Apart from just the above, cyber security is a huge domain in itself; there are a great many professional profiles working under the domain such as Web Application Security Architect, SOC Analyst, Penetration Tester, Information Security Manager, Chief Information Security Officer, etc..
In the world of cyber security, certifications are considered crucial due to it being one of the only few gauges of the measurement your skills for a potential employer. Getting certified will not only help gain a deeper and potentially more practical understanding of the cyber security clockwork, but also prove your worth to a potential employer. With enough hands-on training and theoretical knowledge, you can attempt certifications such as:
- TCM Security’s Practical Network Penetration Tester (PNPT) – A fantastic course that is purely practical and has no certification expiry; brought to you by one of the most wonderfully delightful and considerate mentors (Heath Adams from TCM Security)
- eLearn Security’s eJPT – Another purely practical, and lately up-and-coming certification for beginners, with free training and no certification expiry!

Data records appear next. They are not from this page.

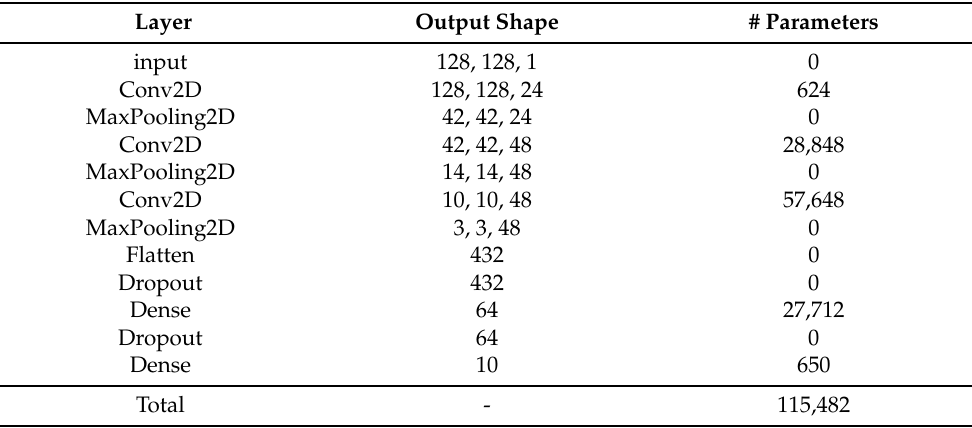
Table 12. Overview of the layers in the modified model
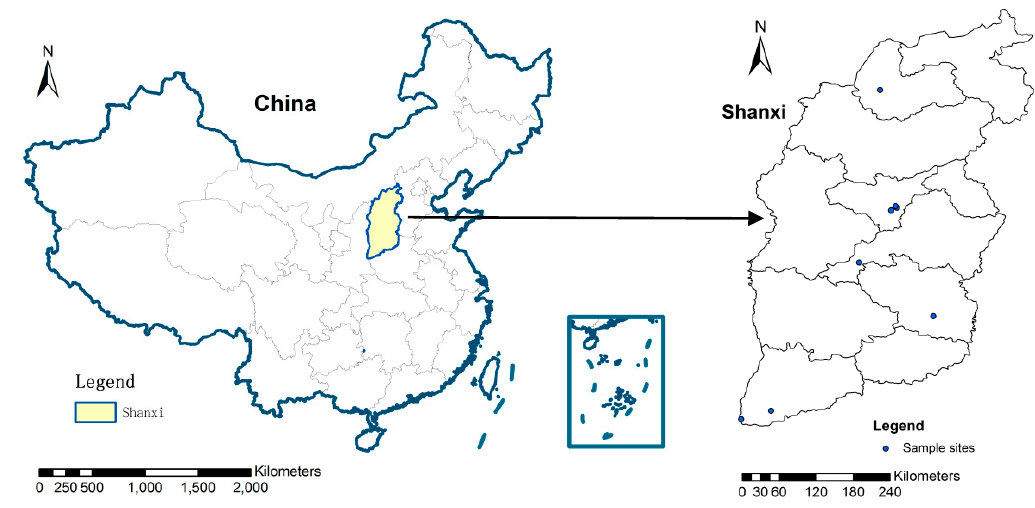
Figure 1. Sampling sites of wastewater treatment plants (WWPTs) locations in Shanxi Province, China.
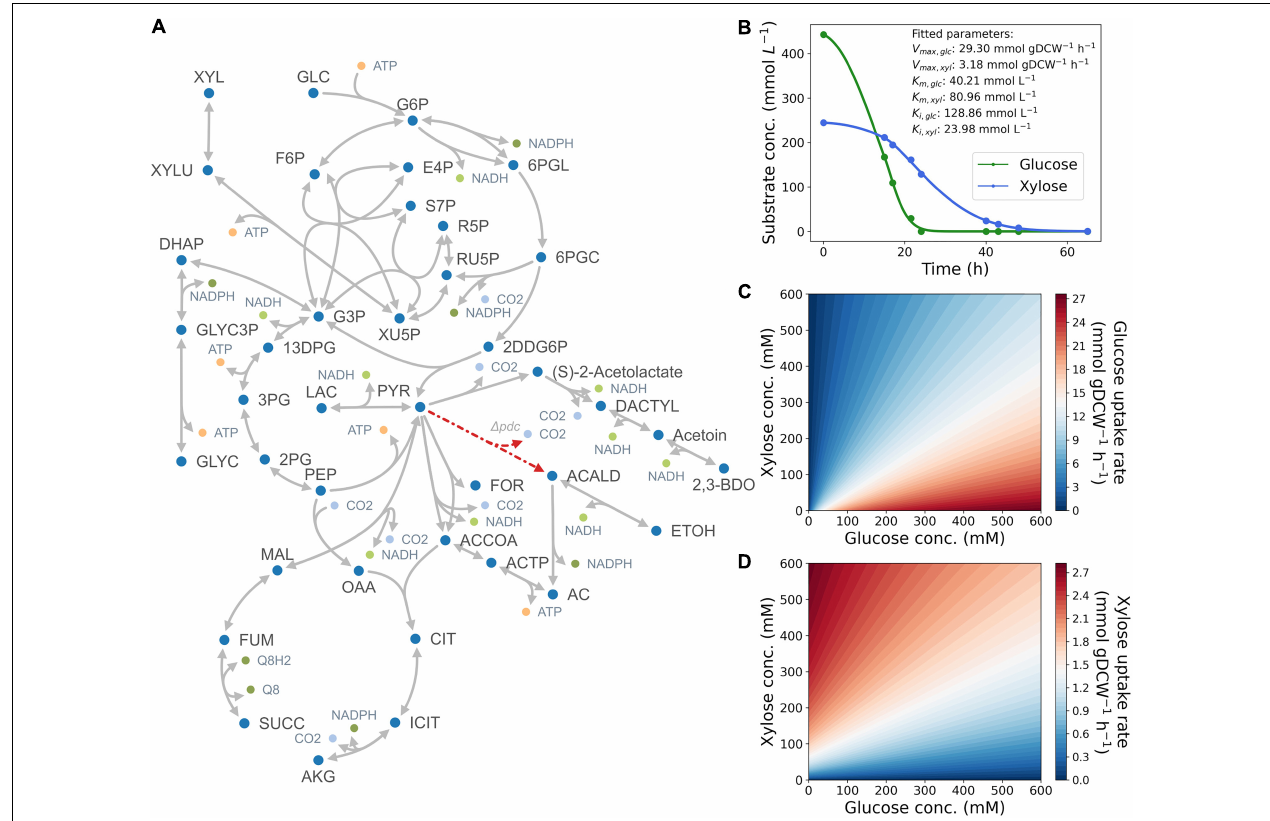
FIGURE 1 | (A) Map of core-carbon metabolism in the engineered Z. mobilis strain. A list of abbreviations used are shown in Supplementary Table 1 . (B) Kinetic properties of glucose facilitator (glf) in Z. mobilis BC42C (cid:49) pdc. Kinetic parameters (V max , K m , and K i ) are estimated by fitting the time-course utilization of glucose (green) and xylose (blue) with coefficient of determination R 2 = 0.99. Dots denote experimental data points, and lines denote the best fit curve of substrates uptake kinetics. (C,D) Contour plots illustrating substrate uptake rates as a function of glucose (C) and xylose (D)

- EC-Council’s Certified Ethical Hacker (CEH) – A popular, theoretical certification that is considered a standard criteria for many hiring processes, but should eventually be replaced by other, better, more practical certifications. The CEH certification expires after three years of acquiring it
- Offensive Security Certified Professional (OSCP) – Another popular certification, however, this one is fairly respected within the cyber security community as it is a completely practical one, and is created by the very people that brought you the Kali Linux operating system (distribution)! The OSCP certification is considered one of the more difficult ones among this list, and has no certification expiry
There are many such certifications of diverging subdomains within cyber security and various levels of expertise. While, of course, these are some of the currently well-known and sought after certifications, we highly encourage you to conduct your own research to find out what the best path of certifications would be for you.
Cyber security is an intriguing and exciting field that rapidly updates by the hour, and if you are an individual that finds it fascinating enough to pursue as a career — you absolutely should! We hope you found this article informational enough to take your first step in helping secure the universe; one machine at a time.
We wish you all the very best on the exciting white hat journey ahead of you!